Because it's true, yes, we will have free speech, and in democracy, we will always have arguments and disagreements. However, with proper education, we can keep it civil, and it won't have to lead to a war.

However, that doesn't mean Democracy is doomed to failure, because I'm a materialist, and unlike you I'm no Idealist. Wars do not occur because people have different opinions on subjects. Including religion.

Now, talking about conflict between opinions in capitalism, all political views can be distinguished between Bourgeois and Proletariat. So, yes, that's still part of class war.

Class war, on the other hand, is based out of Human need, it's based on the most important thing to human beings: Survival.

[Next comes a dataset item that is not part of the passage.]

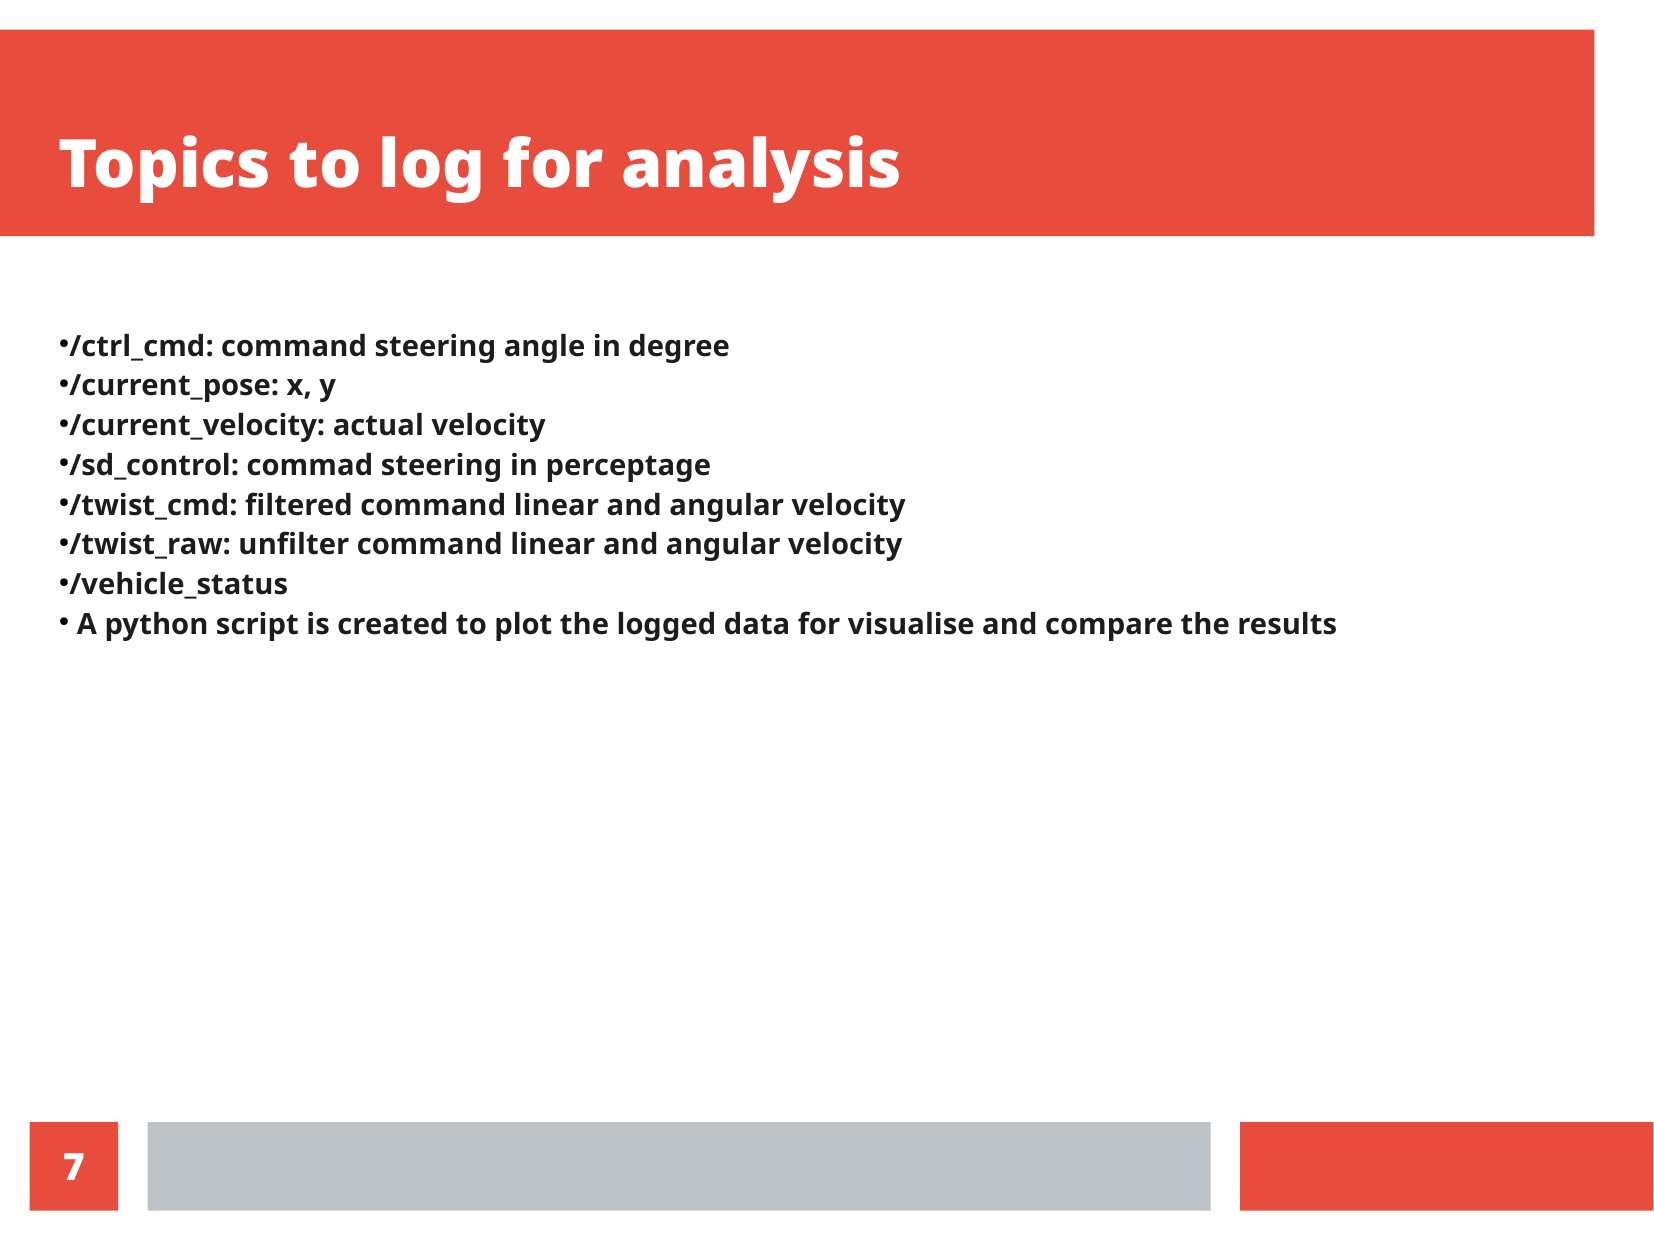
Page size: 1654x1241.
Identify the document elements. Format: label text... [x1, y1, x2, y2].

list /ctrl_cmd: command steering angle in degree /current_pose: x, y /current_velocity: actual velocity /sd_control: commad steering in perceptage /twist_cmd: filtered command linear and angular velocity /twist_raw: unfilter command linear and angular velocity /vehicle_status A python script is created to plot the logged data for visualise and compare the results [59, 324, 1565, 1093]
title Topics to log for analysis [59, 59, 1595, 207]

Not bickering against each other to's whether we should have Xbox in prison, etc.




Socialists aren't even necessarily against the market.

I was reffering to Utopian Capitalists who claim the magical Free Market fixes problems

(self correcting :laugh:)





So is Democratic Social Group Warfare, are you a fucking idiot? It is totally going to happen, because I said so. :thumbup:

it is already happening, of course, yet it isn't a War and is kept civil most of the time.



Source? Not saying you are lying, I just want to see it.

Also, please tell me the ethical argument against being able to pass wealth you worked for onto your children when you die?

I will give you a source later.

Because that Wealth mostly wasn't yours you worked for, you most likely have got it passed down to you. And if not, you still didn't work for it, you worked as a proletarian, than opened a factory and lived off of other people's work.

That doesn't even deserve wealth.

But I'm no ethical critic of capitalism.



What? I know Jesus really well, he talks to me and everything. He even told me the plague of locusts is going to destroy your socialist society.

(Does not respond due to spam and trolling)



Work with me here, I am just lampooning your non-argument.


No you're not.



In the United States, some members of a Democratic Social Group are trying to use the force of the state to prevent gays from getting married. This Democratic Social Group Warfare is brutal, democracy has failed etc etc.


But things like Anti-Gay feelings are stemmed off from Bourgeois ideology, which, again, is part of a class war against the Proletarians.

All ideas are reflections of the material world.